Quips fill the air at Linehan show

Amid the back-and-forth on the main stage at the Boston Convention and Exhibition Center, as the Sunday morning program inched through its ten segments, District 2 City Councillor Bill Linehan, this year’s host of the St. Patrick’s Day breakfast, paused to let the audience know: “It’d be easier if I was drinking.”

The size of the audience was a little thinner, the main table a little less crowded with politicians than when it was held in a local union hall, but Linehan, ebullient and full of nervous energy, kept to the breakfast’s variety show feel while leaning heavily on Irish songs during the two and a half hours.

The elected officials who spoke kept to current events when attempting to land jabs at one another and themselves, from Pope Benedict resigning to the special elections for US Senate and the state’s First Suffolk Senate District.

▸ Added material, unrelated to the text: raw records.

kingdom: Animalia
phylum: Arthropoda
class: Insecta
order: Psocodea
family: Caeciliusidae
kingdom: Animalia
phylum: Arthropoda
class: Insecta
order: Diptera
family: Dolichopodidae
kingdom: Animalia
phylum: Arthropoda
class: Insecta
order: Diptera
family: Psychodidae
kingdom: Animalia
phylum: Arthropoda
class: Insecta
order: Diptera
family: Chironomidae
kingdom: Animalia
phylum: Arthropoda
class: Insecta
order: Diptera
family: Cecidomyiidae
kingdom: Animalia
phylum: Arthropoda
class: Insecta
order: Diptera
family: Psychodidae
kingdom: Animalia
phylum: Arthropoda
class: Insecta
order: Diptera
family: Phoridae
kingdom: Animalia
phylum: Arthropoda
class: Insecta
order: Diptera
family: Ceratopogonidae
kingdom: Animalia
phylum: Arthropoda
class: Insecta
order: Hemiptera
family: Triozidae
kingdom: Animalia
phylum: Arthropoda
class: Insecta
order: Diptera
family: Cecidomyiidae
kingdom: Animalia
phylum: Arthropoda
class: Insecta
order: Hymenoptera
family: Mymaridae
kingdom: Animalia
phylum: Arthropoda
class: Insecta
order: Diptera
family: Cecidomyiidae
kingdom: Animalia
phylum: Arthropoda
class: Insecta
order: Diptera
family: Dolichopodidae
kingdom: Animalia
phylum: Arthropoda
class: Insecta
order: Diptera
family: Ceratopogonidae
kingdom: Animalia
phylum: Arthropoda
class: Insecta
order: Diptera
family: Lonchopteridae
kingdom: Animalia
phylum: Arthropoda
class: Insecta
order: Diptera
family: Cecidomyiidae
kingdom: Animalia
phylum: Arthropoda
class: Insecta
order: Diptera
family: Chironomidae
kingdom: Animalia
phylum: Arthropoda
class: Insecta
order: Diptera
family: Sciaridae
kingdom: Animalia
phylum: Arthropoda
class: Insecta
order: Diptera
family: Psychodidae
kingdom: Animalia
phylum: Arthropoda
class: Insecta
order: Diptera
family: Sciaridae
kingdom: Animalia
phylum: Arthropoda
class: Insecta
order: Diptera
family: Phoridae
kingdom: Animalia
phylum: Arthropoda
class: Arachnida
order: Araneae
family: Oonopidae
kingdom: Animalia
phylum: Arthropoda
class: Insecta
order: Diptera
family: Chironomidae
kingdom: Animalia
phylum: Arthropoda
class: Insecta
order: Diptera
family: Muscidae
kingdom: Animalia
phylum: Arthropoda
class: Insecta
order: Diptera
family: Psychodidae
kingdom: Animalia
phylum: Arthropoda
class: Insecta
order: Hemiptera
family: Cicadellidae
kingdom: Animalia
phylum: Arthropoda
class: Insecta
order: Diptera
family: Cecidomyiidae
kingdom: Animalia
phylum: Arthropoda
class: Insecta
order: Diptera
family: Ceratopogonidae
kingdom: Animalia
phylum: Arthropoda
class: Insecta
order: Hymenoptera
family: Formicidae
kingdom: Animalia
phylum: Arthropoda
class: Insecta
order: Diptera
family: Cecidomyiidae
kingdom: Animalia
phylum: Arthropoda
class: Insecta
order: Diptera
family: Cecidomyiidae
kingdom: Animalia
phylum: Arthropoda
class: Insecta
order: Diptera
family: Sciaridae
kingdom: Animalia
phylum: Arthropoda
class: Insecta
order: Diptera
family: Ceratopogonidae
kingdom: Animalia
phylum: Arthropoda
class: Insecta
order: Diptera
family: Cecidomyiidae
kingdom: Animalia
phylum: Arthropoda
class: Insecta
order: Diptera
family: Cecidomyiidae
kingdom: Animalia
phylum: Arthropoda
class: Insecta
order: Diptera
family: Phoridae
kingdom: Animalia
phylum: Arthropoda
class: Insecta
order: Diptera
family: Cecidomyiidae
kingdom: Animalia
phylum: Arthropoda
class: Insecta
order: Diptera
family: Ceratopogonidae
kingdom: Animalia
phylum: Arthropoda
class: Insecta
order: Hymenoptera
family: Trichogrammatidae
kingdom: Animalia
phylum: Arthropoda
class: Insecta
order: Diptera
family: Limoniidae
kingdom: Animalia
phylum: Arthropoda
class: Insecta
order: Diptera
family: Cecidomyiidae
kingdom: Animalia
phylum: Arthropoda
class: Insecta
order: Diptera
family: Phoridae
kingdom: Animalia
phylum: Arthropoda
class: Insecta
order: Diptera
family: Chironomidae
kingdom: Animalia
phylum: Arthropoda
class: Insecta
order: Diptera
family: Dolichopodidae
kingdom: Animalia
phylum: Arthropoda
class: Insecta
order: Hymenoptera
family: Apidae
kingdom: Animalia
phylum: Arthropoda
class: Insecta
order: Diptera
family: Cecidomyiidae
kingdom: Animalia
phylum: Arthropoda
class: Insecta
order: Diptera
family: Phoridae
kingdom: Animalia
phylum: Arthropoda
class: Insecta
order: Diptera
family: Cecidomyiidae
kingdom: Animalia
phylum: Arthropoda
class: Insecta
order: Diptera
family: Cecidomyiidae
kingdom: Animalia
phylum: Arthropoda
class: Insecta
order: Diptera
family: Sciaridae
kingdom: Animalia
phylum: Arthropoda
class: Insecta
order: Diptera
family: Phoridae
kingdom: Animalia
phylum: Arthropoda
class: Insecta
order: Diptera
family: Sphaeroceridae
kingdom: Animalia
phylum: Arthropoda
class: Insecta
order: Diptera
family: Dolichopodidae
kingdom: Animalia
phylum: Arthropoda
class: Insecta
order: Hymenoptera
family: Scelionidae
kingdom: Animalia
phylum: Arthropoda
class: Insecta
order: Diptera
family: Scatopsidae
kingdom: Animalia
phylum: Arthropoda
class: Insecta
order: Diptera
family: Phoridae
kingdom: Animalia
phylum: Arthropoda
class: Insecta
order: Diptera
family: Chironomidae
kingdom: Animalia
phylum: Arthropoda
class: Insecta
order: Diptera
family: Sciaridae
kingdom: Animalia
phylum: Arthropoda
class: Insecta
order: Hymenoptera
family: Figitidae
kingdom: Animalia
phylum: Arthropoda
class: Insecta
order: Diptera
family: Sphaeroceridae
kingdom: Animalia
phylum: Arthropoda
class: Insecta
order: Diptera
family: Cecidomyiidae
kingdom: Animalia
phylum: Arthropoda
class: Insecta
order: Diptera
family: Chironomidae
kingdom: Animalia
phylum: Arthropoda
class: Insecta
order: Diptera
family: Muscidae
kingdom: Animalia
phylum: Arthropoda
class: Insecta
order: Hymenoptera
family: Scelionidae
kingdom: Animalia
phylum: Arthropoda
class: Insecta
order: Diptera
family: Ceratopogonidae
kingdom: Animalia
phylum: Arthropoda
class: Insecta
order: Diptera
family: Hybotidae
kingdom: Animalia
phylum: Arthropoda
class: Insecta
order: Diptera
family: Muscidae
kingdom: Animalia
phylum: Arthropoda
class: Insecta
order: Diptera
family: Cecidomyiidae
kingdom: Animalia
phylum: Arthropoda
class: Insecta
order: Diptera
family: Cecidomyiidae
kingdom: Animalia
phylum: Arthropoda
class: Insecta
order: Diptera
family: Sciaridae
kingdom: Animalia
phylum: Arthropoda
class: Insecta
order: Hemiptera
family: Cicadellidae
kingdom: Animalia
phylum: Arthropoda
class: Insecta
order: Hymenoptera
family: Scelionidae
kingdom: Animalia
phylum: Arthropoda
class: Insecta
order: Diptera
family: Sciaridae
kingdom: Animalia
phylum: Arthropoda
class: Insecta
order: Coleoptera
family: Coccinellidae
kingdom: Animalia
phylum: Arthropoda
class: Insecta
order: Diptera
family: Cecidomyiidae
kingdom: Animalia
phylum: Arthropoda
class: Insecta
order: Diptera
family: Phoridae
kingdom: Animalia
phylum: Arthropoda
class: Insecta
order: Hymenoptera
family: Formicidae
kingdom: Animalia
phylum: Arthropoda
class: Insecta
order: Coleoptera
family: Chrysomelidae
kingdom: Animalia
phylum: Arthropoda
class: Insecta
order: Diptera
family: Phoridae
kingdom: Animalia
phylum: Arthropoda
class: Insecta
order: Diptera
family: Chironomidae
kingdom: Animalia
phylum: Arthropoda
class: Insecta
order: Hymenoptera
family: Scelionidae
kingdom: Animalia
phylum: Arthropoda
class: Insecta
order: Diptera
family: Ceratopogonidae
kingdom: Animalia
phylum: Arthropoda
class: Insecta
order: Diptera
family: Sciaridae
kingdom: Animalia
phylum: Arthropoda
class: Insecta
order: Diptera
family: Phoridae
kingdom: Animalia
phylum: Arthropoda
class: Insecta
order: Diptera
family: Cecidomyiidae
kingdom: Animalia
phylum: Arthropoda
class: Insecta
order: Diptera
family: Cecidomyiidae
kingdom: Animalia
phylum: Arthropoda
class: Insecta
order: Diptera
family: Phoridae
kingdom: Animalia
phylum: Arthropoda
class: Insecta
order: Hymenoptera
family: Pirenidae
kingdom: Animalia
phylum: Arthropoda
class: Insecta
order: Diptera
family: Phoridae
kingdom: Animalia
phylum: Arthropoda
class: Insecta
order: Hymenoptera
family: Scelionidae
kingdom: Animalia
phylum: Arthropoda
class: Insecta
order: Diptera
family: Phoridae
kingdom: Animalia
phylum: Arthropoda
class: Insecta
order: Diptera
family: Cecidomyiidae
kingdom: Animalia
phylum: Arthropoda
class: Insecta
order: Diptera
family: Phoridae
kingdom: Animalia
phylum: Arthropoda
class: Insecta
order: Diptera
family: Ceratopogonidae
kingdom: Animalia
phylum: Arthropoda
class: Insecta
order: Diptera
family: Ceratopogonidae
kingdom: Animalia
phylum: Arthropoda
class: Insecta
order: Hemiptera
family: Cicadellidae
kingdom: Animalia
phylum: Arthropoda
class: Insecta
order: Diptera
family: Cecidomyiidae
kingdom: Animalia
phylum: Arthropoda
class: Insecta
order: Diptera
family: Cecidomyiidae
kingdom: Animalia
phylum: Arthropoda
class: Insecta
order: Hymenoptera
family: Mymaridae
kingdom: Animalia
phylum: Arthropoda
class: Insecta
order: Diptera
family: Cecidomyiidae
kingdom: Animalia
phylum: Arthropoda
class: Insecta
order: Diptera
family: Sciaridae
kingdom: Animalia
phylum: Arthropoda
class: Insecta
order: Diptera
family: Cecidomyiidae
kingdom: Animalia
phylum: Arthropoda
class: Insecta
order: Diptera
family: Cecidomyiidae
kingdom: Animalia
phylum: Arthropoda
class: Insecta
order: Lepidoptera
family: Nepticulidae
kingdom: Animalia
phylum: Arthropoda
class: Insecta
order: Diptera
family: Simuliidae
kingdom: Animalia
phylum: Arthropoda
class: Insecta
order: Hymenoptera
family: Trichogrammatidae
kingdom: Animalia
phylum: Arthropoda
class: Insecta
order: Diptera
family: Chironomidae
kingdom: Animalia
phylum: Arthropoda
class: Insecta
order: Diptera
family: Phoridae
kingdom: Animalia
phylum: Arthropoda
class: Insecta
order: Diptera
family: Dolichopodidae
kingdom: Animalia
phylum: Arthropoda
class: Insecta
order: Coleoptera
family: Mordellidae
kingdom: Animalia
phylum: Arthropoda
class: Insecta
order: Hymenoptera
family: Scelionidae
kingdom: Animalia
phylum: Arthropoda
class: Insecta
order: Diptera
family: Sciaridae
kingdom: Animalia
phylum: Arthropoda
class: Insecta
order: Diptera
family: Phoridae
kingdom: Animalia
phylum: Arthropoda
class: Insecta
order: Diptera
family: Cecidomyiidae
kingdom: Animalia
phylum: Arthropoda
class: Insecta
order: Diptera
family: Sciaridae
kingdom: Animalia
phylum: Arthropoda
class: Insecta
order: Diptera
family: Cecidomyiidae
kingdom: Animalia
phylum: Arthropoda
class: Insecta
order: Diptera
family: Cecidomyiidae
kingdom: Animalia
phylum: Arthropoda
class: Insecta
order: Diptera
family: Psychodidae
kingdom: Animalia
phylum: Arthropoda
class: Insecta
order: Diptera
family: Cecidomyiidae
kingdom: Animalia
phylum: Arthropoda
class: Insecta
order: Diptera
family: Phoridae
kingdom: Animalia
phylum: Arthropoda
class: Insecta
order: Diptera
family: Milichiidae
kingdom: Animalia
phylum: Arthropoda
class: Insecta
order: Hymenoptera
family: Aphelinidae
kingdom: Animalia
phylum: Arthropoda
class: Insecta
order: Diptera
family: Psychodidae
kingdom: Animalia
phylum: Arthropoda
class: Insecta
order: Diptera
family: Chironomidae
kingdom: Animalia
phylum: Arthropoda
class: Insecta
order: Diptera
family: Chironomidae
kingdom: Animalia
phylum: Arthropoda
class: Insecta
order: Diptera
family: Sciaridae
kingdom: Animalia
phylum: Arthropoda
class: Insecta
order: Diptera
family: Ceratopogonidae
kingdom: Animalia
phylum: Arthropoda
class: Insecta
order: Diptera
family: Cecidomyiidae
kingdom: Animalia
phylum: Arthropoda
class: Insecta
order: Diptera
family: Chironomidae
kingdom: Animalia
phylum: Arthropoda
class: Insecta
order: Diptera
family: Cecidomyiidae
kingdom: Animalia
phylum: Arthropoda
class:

“Can you imagine someone with supreme power stepping down, allowing someone else to take over? Me either,” said Mayor Thomas Menino, who has occupied City Hall’s executive suite since 1993.

As Menino started on his routine, City Councillor At-Large John Connolly, who announced his mayoral bid last month and was sitting in the back row with state Rep. Marty Walsh and District 7 Councillor Tito Jackson, slipped into Menino’s seat at the main table. “Hey kid, get your own seat, get in the back row, will ya?” Menino quipped.

Former Republican Gov. Bill Weld, who often shared the stage with former Senate President Bill Bulger during the breakfast’s heyday, was a solo act on Sunday, returning for a seven-minute bit that riffed on his time in New York with a song that in one verse called New York Mayor Mike Bloomberg a “quack.”

Linehan took over hosting duties this year, after former state Sen. Jack Hart resigned his position to take a job at a law firm.

State Rep. Nick Collins, a South Boston Democrat and former Hart aide running for Hart’s seat, threw a dart in state Treasurer Steve Grossman’s direction when he took the microphone from Linehan. “And thank you for putting me well after Steve Grossman,” Collins joked. “I think I’ve had vanilla ice cream with more flavor than that guy.” After some in the crowd verbally cringed, Collins added, “Oh, we love Steve, we love Steve.”

State Rep. Linda Dorcena Forry, a Dorchester Democrat who is also running for the Hart seat, grabbed a few seconds with the microphone to say, “I am so happy to be here in South Boston, or as people in my neighborhood call it, North Dorchester.”

The other two candidates in the Hart race – Maureen Dahill, a South Boston Democrat and entrepreneur, and Joseph Ureneck, a Dorchester Republican – were in the audience but didn’t get a chance to speak.
Gov. Deval Patrick and Senate President Therese Murray opted to skip this year’s breakfast, with Patrick saying he was out of town and Murray stating that she had previously scheduled events in her Plymouth-based district.

Patrick taped a video of a faux press conference, convened to warn the state of two “man-made” disasters: Reality shows “Southie Rules” and “Wicked Single.”

Congressman Stephen Lynch (D-South Boston) and Ed Markey (D-Malden) each got a turn on the stage, before heading to Holyoke for its St. Patrick’s Day parade.

U.S. Sen. Elizabeth Warren (D-MA) also spoke, referencing the lengthy list of scandals that have dogged State House lawmakers. “I understand Bill wants more people to sing this year,” she said. “On Beacon Hill, I understand that usually means going before a grand jury.”